Jason Stanley to speak on U.S. as “incarceration nation” at UNE’s Hume Lecture
Twenty-five percent of the world’s prisoners are in the United States, though the country is home to only five percent of the world’s population.
Addressing this discrepancy and other matters related to the country’s criminal justice system will be the University of New England’s 2015 David Hume Lecture speaker Jason Stanley, Ph.D., professor of philosophy at Yale University. Stanley will present “The War on Thugs: Where Do We Go From Here?” on October 15 at 5:30 p.m. in the St. Francis Room of the Jack Ketchum Library on UNE’s Biddeford Campus. The event is free and open to the public.
The lecture addresses the concern that the United States has become the “incarceration nation,” with more than 2.4 million American citizens in prison or jail. According to Stanley, that number is up from 300,000 in 1972. Millions more, he says, are facing futures that have been destroyed by a system that makes mugshots and criminal records available to any potential employer or landlord who can use the internet.

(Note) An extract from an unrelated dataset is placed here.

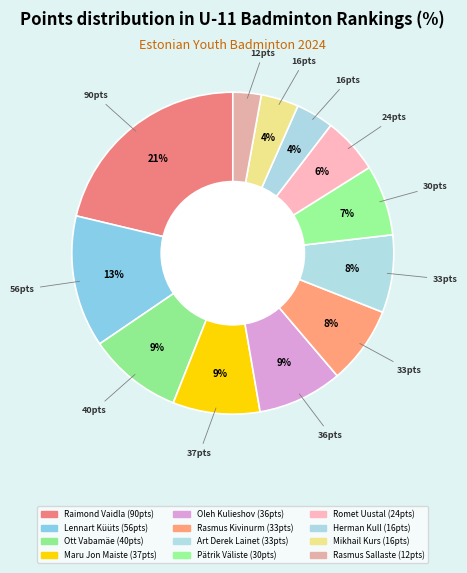

Count the number of slices in the pie.

12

Stanley will examine the factors that led the nation to a point where “we lack empathy for our fellow citizens” and will explore ways in which the U.S. must create change in its public culture before the criminal justice system can be remediated.
Before arriving at Yale in 2013, Stanley was a professor at Rutgers University, the University of Michigan and Cornell University. He earned his Ph.D. from MIT. Stanley has authored four books, including his most recent, How Propaganda Works (2015).
The David Hume Lecture is sponsored by The Human Nature Project at UNE and is supported by the Department of History and Philosophy and the College of Arts and Sciences.